In my head, these validate_[attribute] methods are simply validating that the value conforms to specific characteristics, like these:

  • It’s required (or not)
  • It has a certain minimum (and maximum?) length
  • It conforms to a certain pattern
  • It’s unique (based on the application)
  • It’s one of a list of possible values

In my head (and based on my 34 years of programming experience), the fact that a value has to change from some other value in order to be valid, makes no sense. That’s not at all like the things listed above. To me, this check doesn’t belong inside the validation routine, it belongs alongside it. This way, I can reuse the validate_email() method in some other form, where a person’s email might change, but won’t be flagged if it’s not changed. But that’s just me. What do I know? Apparently, I need more training in this new form of logic.

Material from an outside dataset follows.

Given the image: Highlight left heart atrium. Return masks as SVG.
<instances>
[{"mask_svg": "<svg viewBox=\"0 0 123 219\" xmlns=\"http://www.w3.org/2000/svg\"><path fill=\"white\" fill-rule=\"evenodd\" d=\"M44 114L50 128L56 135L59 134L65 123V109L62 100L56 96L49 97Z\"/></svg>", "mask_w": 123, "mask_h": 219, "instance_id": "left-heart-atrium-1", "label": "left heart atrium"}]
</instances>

Someone tell me why this wouldn’t work. I’m not in a position to test it myself.

  def email_changeset(user, attrs, opts \\ []) do
    user
    |> cast(attrs, [:email])
    |> validate_email(opts)
    |> validate_email_changed()
  end

I think by having a special purpose form that’s just for a user to change their email, which uses a special purpose changeset function that’s only used when someone is changing their email, makes for a simpler system design. If instead you have multiple forms where a user might change their email address then in all of those places you need to check if they are trying to change it and afterwards check if the side effects need to be run, makes for a complicated design.

It is your codebase so if you want the more complicated setup then that’s totally reasonable, but I also think it’s totally reasonable for the starting place that the generator provides is the more straightforward architecture

You are misunderstanding the generated code. This is what the docs right on top of email_changeset says as of the latest RC:

  @doc """
  A user changeset for registering or changing the email.

  It requires the email to change otherwise an error is added.

  ## Options

    * `:validate_unique` - Set to false if you don't want to validate the
      uniqueness of the email, useful when displaying live validations.
      Defaults to `true`.
  """

The changeset function you’re complaining about serves only 2 use cases that are generated along with it: user registration and users updating their own email in the settings.

During registration, the email will go from nothing to something. On the settings page, the update email form submit event handler makes sure the email being submitted is different from the current email. This is why I say it’s not a bug.